# Spinney's Vs Carrfour



## EgyptianSwirl (Feb 21, 2010)

Hi Y'all! This question is for all the experienced expats in Egypt. Spinney's and Carrfour are extremely far from my location. I plan to make monthy visits to either one of these locations, but I wanted to get your advice on which market is better for selection, quality, and price?
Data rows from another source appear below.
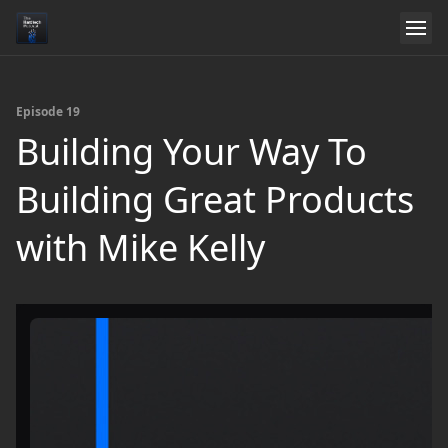
Episode 19
Building Your Way To
Building Great Products
with Mike Kelly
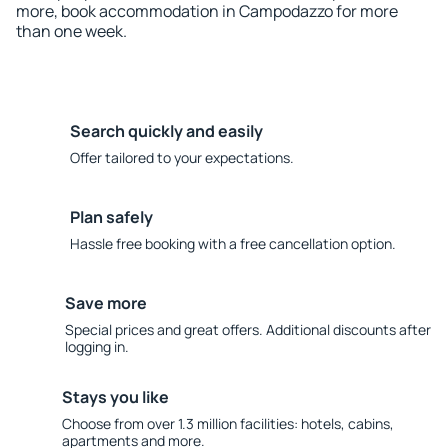
more, book accommodation in Campodazzo for more
than one week.
Search quickly and easily
Offer tailored to your expectations.
Plan safely
Hassle free booking with a free cancellation option.
Save more
Special prices and great offers. Additional discounts after
logging in.
Stays you like
Choose from over 1.3 million facilities: hotels, cabins,
apartments and more.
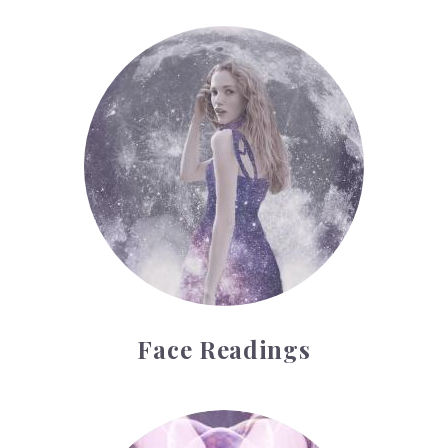
Face Readings
Face Readings
Palmistry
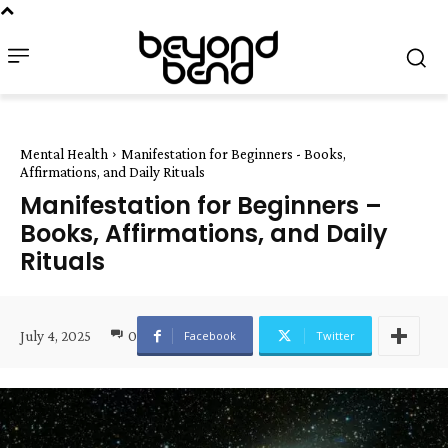
Mental Health
Manifestation for Beginners - Books,
Affirmations, and Daily Rituals
Manifestation for Beginners –
Books, Affirmations, and Daily
Rituals
July 4, 2025
0
Facebook
Twitter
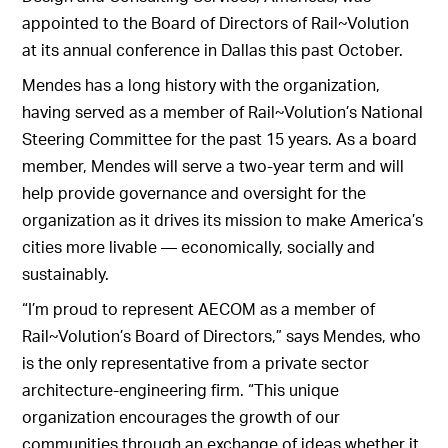
appointed to the Board of Directors of Rail~Volution
at its annual conference in Dallas this past October.
Mendes has a long history with the organization,
having served as a member of Rail~Volution’s National
Steering Committee for the past 15 years. As a board
member, Mendes will serve a two-year term and will
help provide governance and oversight for the
organization as it drives its mission to make America’s
cities more livable — economically, socially and
sustainably.
“I’m proud to represent AECOM as a member of
Rail~Volution’s Board of Directors,” says Mendes, who
is the only representative from a private sector
architecture-engineering firm. “This unique
organization encourages the growth of our
communities through an exchange of ideas whether it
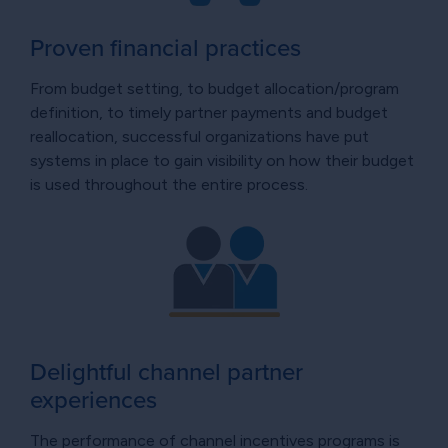
Proven financial practices
From budget setting, to budget allocation/program
definition, to timely partner payments and budget
reallocation, successful organizations have put
systems in place to gain visibility on how their budget
is used throughout the entire process.
Delightful channel partner
experiences
The performance of channel incentives programs is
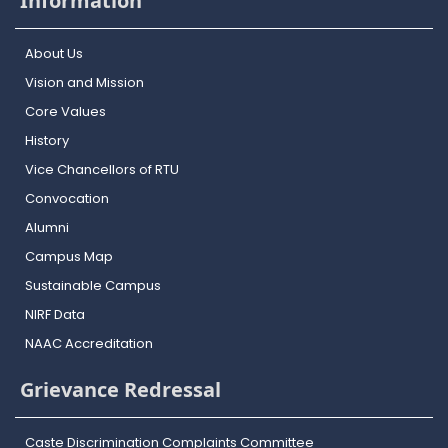
Information
About Us
Vision and Mission
Core Values
History
Vice Chancellors of RTU
Convocation
Alumni
Campus Map
Sustainable Campus
NIRF Data
NAAC Accreditation
Grievance Redressal
Caste Discrimination Complaints Committee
Thanks in advance for all your feedback

M


----------



## Lanason (Sep 1, 2009)

EgyptianSwirl said:


> Hi Y'all! This question is for all the experienced expats in Egypt. Spinney's and Carrfour are extremely far from my location. I plan to make monthy visits to either one of these locations, but I wanted to get your advice on which market is better for selection, quality, and price?
> 
> Thanks in advance for all your feedback
> 
> M


Carrefour everytime

go when its quiet - you can spend 1hr queuing in Carrefour


----------



## Shaanz (Aug 12, 2009)

EgyptianSwirl said:


> Hi Y'all! This question is for all the experienced expats in Egypt. Spinney's and Carrfour are extremely far from my location. I plan to make monthy visits to either one of these locations, but I wanted to get your advice on which market is better for selection, quality, and price?
> 
> Thanks in advance for all your feedback
> 
> M


Well in my opinion both of them are great. Spinneys is much larger though, and does tend to have more of a selection of items. Both stores have great promotions going on every month. I dont go to Spinneys much, because Carrefour is closer to me. My husband and I spend about 200 to max 250 le at least twice a month. And please bear in mind that each time we go we are purchasing extra items for our baby (I'm pregnant). So I basically spend about 150 le on food. there's really no question when it comes to quality and price (of course imported items will cost you a bit more). The only thing that bothers me with these stores is that they get really packed with people. I cant say I enjoy all the grannies bumping into me with their carts..lol. So I suggest shopping in the mornings, it's way easier.


----------